Projects must have a faculty supervisor, but the faculty supervisor need not be in the College of Pharmacy. The supervisor may be any faculty or scientist at any University or research firm that agrees to the research project guidelines and meets approval by the College.
The date of the presentation of the report should be set and announced by the department. Faculty and students should attend the presentations.
Students should arrange to make a presentation of the research project to peers and faculty as determined by the faculty member and department in the College. Students are also encouraged to present the results of their research projects at professional meetings, as well as, at the College’s Annual Research Showcase, which is held every year in the spring semester. All presentations should be completed a month prior to the graduation date.
The faculty member who supervises a student project must sign the project approval form that the project is worthy for consideration to meet requirements for graduation with magna cum laude or summa cum laude. The final project must also be approved by the faculty supervisor’s respective department chair, as well as the Graduate Studies Council.
For Graduate Studies Council review, the project report and the project approval form for awarding magna cum laude or summa cum laude should be submitted to Dr. William J. Millard, Executive Associate Dean, Room 4-334, HPNP building, no later than two weeks prior to the graduation date. Dr. Millard will then send a list of approved candidates for academic distinction to the Office of Student Affairs prior to commencement for final certification.
========================================
# [What to do]
(A) Say whether each statement agrees with the research project guidelines, answering yes or no and quoting the deciding words of the guidelines. (i) The faculty supervisor must belong to the College of Pharmacy. (ii) All presentations should be completed a month before the graduation date. (iii) The project report and approval form must be submitted no later than one week before the graduation date.
(B) Please copy from the research project guidelines everything from "Projects must have" down to "by the College.".
========================================
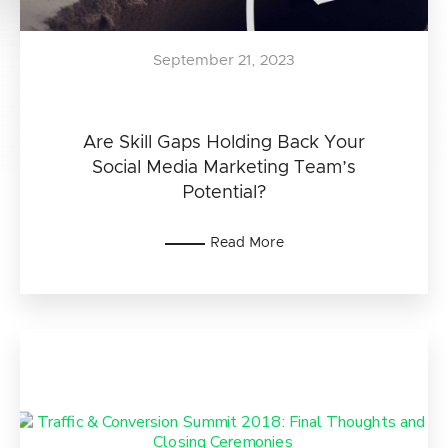
September 21, 2023
Are Skill Gaps Holding Back Your
Social Media Marketing Team’s
Potential?
Read More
========================================
# [Answers to the tasks]
(A)
(i) No: "the faculty supervisor need not be in the College of Pharmacy."
(ii) Yes: "All presentations should be completed a month prior to the graduation date."
(iii) No: "no later than two weeks prior to the graduation date."

(B)
Projects must have a faculty supervisor, but the faculty supervisor need not be in the College of Pharmacy. The supervisor may be any faculty or scientist at any University or research firm that agrees to the research project guidelines and meets approval by the College.